韓国政府は8月4日、自己都合で転職しようとする若者にも失業給付(求職給付)を支給する方針を明らかにした。

35歳未満の若者がより良い職場や適性に合う仕事を求めて自発的に退職したとき、生涯1回に限って、離職前賃金の60%を基準に月額最大100万ウォン(約11万4000円)程度支給する方向で検討されており、現行の求職給付とは別枠で新設する考えだ。秋ころまでに内容を固めて雇用保険法改正案を国会に提出し、年内の法案成立と2027年度予算への反映を目指す。

背景には若者層の早期離職がある。韓国雇用情報院の統計によると、2026年6月に雇用保険の被保険者資格を失った35歳未満の若者19万2299人だった。このうち、個人的事情による自主退職は14万5333人、職場の移転や労働条件の変更、賃金未払いなどによる自主退職は1085人で、合わせて14万6418人、全体の76.1%を占めた。

この14万6418人のうち、勤続1年未満は9万7437人で、66.5%に上った。20〜24歳では、個人的事情による自主退職者3万4177人のうち2万7388人、80.1%が勤続1年未満だった。

20代前半、個人的事情による退職の8割が勤続1年未満

韓国では原則として勤続1年以上で、4週間平均の週所定労働時間が15時間以上の労働者が退職金支給の対象者となる。勤続1年につき30日分以上の平均賃金を支給する。若者の早期離職統計から言えるのは、法定退職給付の対象になる前に職場を離れる人が多いということだ。
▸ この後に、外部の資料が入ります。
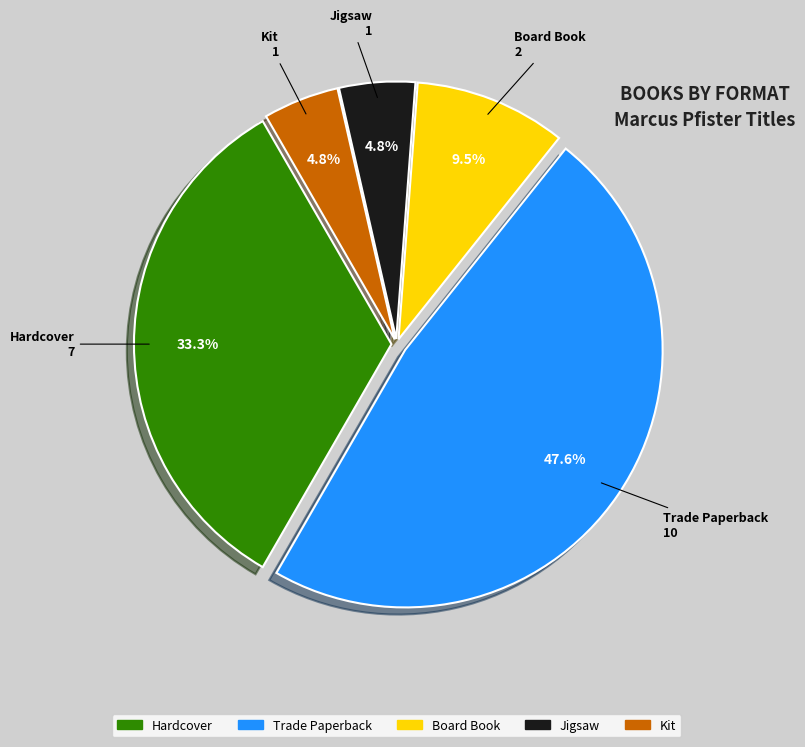

What is the total percentage of Trade Paperback and Kit?

52.4%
現行の失業給付は原則として、離職前18カ月間に被保険単位期間が通算180日以上あり、働く意思と能力があるのに就職できず、積極的に再就職活動をする人に支給される。離職時に週15時間未満かつ週2日以下で、離職前24カ月の被保険単位期間のうち90日以上をこの条件で働いた超短時間労働者は、基準期間が24カ月となる。給付日数は年齢や雇用保険の加入期間に応じて120日から270日だ。